According to American law, if you were to stand at the edge of a pool doing nothing while watching someone drown, you have committed no crime. Even if you stand impassive while he’s screaming for help and there is a life preserver lying by your feet, you could not be prosecuted. The Torah however specifically prohibits this, “You shall not stand idly by the blood (life) of your fellow (Lev. 19:16)” The Torah sees humans as having responsibility for one another, and mandates it as law.

Interestingly, in the next verse, the Torah tells us that we also have a responsibility to help someone who is struggling spiritually. “You shall surely reprove your fellow,” (Lev. 19:17). Not only does the Torah require us to help people who are making moral missteps, but the Torah also gives us clue on how to successfully do so.

“Reprove not a scorner lest he hate you; reprove a wise man and he will love you. (Proverbs 9:8)” Rabbi Yeshaya Horowitz, otherwise known as The Shelah (1564-1630 Prague/ Safed), tells us that this verse does not necessarily refer to two different people, but rather to two ways of correcting someone. “Reprove the scorner” means that if you call him a “scorner,” i.e. if you point out his negative habits, he will hate you. “Reprove a wise man” means that you call him “wise” or point out his otherwise good qualities that make his behavior unbecoming, and he will love you!
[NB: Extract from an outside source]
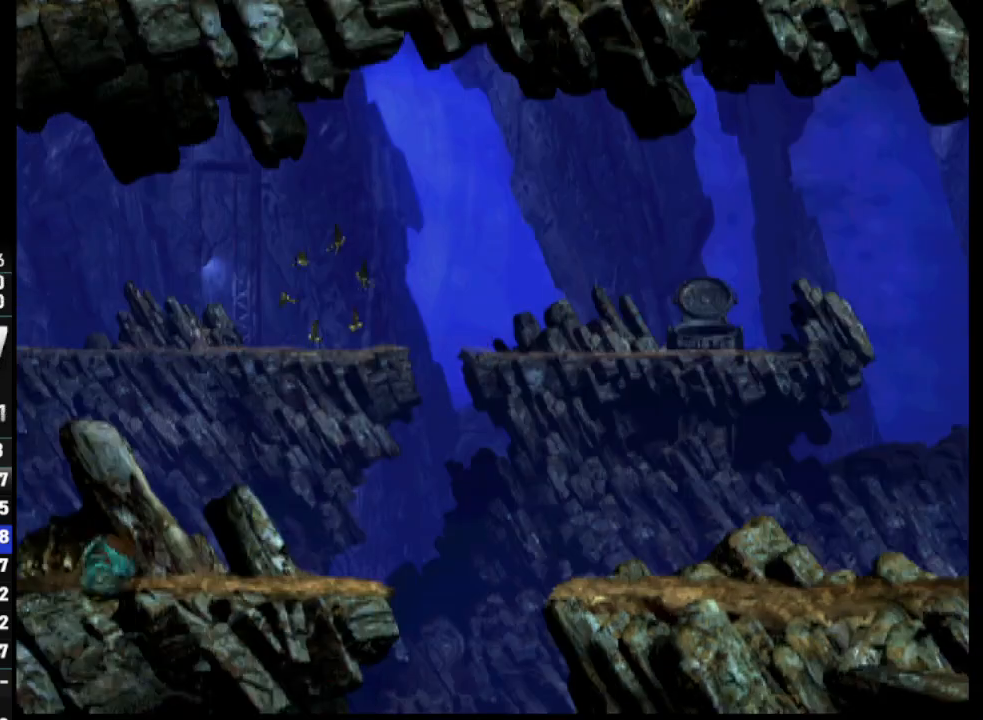
{"buttons": ["TRIANGLE", "R1", "DPAD_RIGHT"], "left_stick": "center", "right_stick": "center", "events": [[433, "TRIANGLE", "down"]]}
Some even read this into the continuation of the verse in the Torah that tells us to reprove others: “You shall surely reprove your fellow; [but] you shall not bear a sin on his account.” Reprove someone, but not by bearing down on him with the weight of everything wrong he ever did. One of the people who had the greatest effect on my life was a Rabbi who, regardless of what I was going through, would always point out my best qualities and encourage me to live up to the potential he saw in me.

The Chofetz Chaim (1838-1933) was once traveling throughout Europe to sell his books, when he stopped at a Jewish inn for the night. As he sat in the corner of the dining room waiting for dinner, he saw a sorry sight. A big burly fellow barged in, sat himself down at a table and demanded a huge meal. He was gruff with the waitress, made rude jokes at the people at neighboring tables, and cursed loudly when anyone said something that was not to his liking. When his meal came, he noisily wolfed it down without reciting any blessings, washed it down with a big mug of ale, and wiped his mouth on his sleeve.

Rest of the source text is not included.